The novel's protagonist, Ezekiel (Zeke) Leger, a New York writer and editor with a national magazine, returns to the small Central Ohio town of Mt. Izmir, where he attended college, for the funeral of one of his classmates who's taken his own life. But that sudden death is not the only puzzle that will consume him. Almost simultaneously with his arrival, he hears about the murder of Osman Fritzman, the 16-year-old son of the leader of a sect that blends Jewish and Muslim practices in a nearby rural enclave. The leader, who goes by the name Natan of Flatbush and claims prophetic powers, has been convicted of the crime, in a prosecution led by Zeke's ex-lover, Johanna Franklin. Natan awaits the outcome of his appeal in prison.

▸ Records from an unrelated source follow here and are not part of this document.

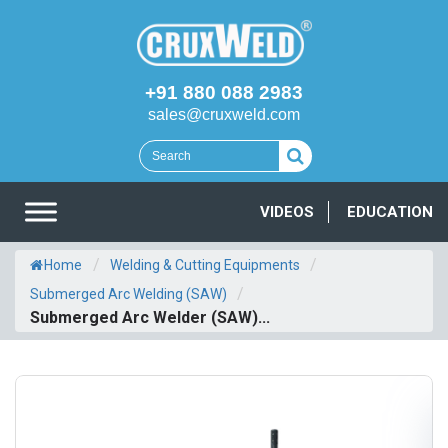
+91 880 088 2983
sales@cruxweld.com
VIDEOS
EDUCATION
/
/
Home
Welding & Cutting Equipments
/
Submerged Arc Welding (SAW)
Submerged Arc Welder (SAW)...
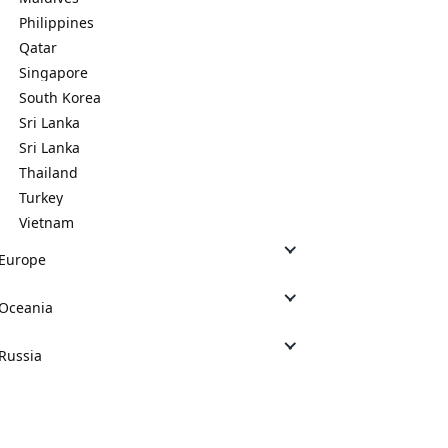
Philippines
Qatar
Singapore
South Korea
Sri Lanka
Sri Lanka
Thailand
Turkey
Vietnam
Europe
Oceania
Russia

Once Zeke persuades a skeptical editor to greenlight an investigation into the sect and the murder, he must overcome the initial resistance of the religious community--known as the Caves--to allow access to an outsider. The looming presence of men in Hasidic garb toting semiautomatic rifles adds tension to these encounters, as does the ominous figure of the local sheriff who's both suitably threatening and capable of quoting William James. As he pursues his journalistic effort, Zeke, whose own connection to Judaism ended with his bar mitzvah, finds himself drawn ever more deeply into the sect's alien, but somehow enticing, beliefs and practices.
Torday, a two-time winner of the National Jewish Book Award for fiction who teaches creative writing at Bryn Mawr College, links his fictional cult to the Dönme, a real-life group of 17th-century Jews in the Ottoman Empire who followed a false messiah known as Shabbetai Tzvi, and who practiced their faith in secret while living outwardly as Muslims. He succeeds in making the heterodox religious life of the Caves community seem plausible, seasoning Zeke's observations of their rituals--ones that include liberal use of mind-altering substances--with excerpts from the prison notebooks of Natan, abstruse discourses on the history of his sect and its Kabbalah-infused beliefs, which include "redemption through sin."
Though Torday brings the mystery of Osman's death to an appropriate conclusion, it's clearly subordinate in importance to the story of Natan and his followers. As long as there are fervent believers, some will strive to transcend the boundaries of conventional faith. Only time and circumstance determine how their quest will end. --Harvey Freedenberg, freelance reviewer
Shelf Talker: In this ambitious and successful novel, Daniel Torday deeply explores life in a heterodox religious sect in rural Ohio set against the backdrop of a mysterious murder of one of its number.